I'm using PHP version 5.6 and I can't figure out why the regular expression won't match the second row correctly.
$str = '<tr><td class="DH">Sale Date</td></tr><tr><td class="DD">10-MAR-15</td></tr><tr><td class="DD">18-APR-17</td></tr>';
preg_match_all('/<tr>.*?class="D.*?<\/tr>/', $str, $matches);
print_r($matches);
preg_match_all('/<tr>.*?class="DH.*?<\/tr>/', $str, $matches);
print_r($matches);
preg_match_all('/<tr>.*?class="DD.*?<\/tr>/', $str, $matches);
print_r($matches);
This code outputs:
Array
(
[0] => Array
(
[0] => <tr><td class="DH">Sale Date</td></tr>
[1] => <tr><td class="DD">10-MAR-15</td></tr>
[2] => <tr><td class="DD">18-APR-17</td></tr>
)
)
Array
(
[0] => Array
(
[0] => <tr><td class="DH">Sale Date</td></tr>
)
)
Array
(
[0] => Array
(
[0] => <tr><td class="DH">Sale Date</td></tr><tr><td class="DD">10-MAR-15</td></tr>
[1] => <tr><td class="DD">18-APR-17</td></tr>
)
)
The regex essentially means match all shortest sequences between <tr>
and </tr>
that contain class="D
.
Notice how the first regex matches all 3 rows individually correctly.

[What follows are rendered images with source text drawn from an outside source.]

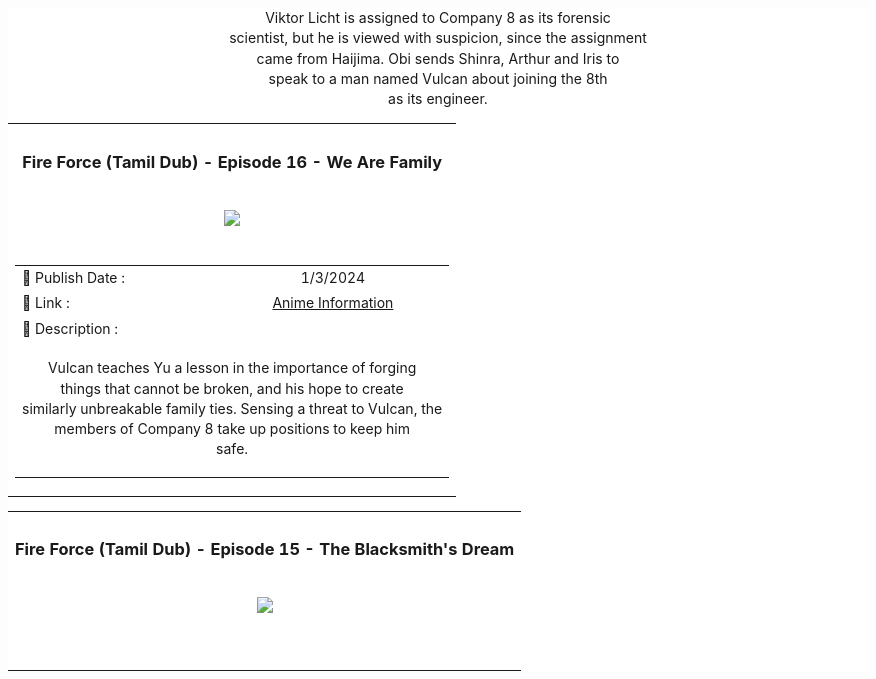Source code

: <td colspan="2">
<p align="center">Viktor Licht is assigned to Company 8 as its forensic<br>scientist, but he is viewed with suspicion, since the assignment<br>came from Haijima. Obi sends Shinra, Arthur and Iris to<br>speak to a man named Vulcan about joining the 8th<br>as its engineer.</p>
</td>
</tr>
</table>
</td>
</tr>
</table>

<table align="center">
<tr>
<th><h3 align="center">Fire Force (Tamil Dub) - Episode 16 - We Are Family</h3></th>
</tr>
<tr>
<td>
<p align="center">
<img src="https://img1.ak.crunchyroll.com/i/spire1-tmb/c111e206554b9272574525580344eec41573211605_thumb.jpg" height="256">
</p>
</td>
</tr>
<tr>
<td>
<table align="center">
<tr>
<td>📔 Publish Date :</td>
<td align="center">1/3/2024</td>
</tr>
<tr>
<td>📕 Link :</td>
<td align="center"><a href="http://www.crunchyroll.com/fire-force/episode-16-we-are-family-917942">Anime Information</a></td>
</tr>
<tr>
<td colspan="2">📙 Description :</td></tr>
<tr>
<td colspan="2">
<p align="center">Vulcan teaches Yu a lesson in the importance of forging<br>things that cannot be broken, and his hope to create<br>similarly unbreakable family ties. Sensing a threat to Vulcan, the<br>members of Company 8 take up positions to keep him<br>safe.</p>
</td>
</tr>
</table>
</td>
</tr>
</table>

<table align="center">
<tr>
<th><h3 align="center">Fire Force (Tamil Dub) - Episode 15 - The Blacksmith's Dream</h3></th>
</tr>
<tr>
<td>
<p align="center">
<img src="https://img1.ak.crunchyroll.com/i/spire3-tmb/d8d58341d21af15bbeffe85a6d70dbc01572587391_thumb.jpg" height="256">
</p>
</td>
</tr>
<tr>
<td>
<table align="center">
<tr>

The second one does the same but wants the row to contain class="DH
which it does correctly.
The third regex is supposed to match the other rows which contain class="DD
. For some reason only the first result (corresponding to the second table row) wants to include the previous row.
Even if I add a space between </tr>
and <tr>
as in </tr> <tr>
I'm getting the same result. However, if I insert a line break things work.
Can anyone explain what's going on and how to fix my code?
/<tr>.*?class="DD.*?/
says "find <tr>
, then match everything until you find class="DD"
. So it sees:
<tr><td class="DH">Sale Date</td></tr><tr><td class="DD">
and matches the first <tr>
, then the .*
matches <td class="DH">Sale Date</td></tr><tr><td
, then it sees class="DH"
which matches the next part.
When you add a line break, .*
stops matching, so it makes it work.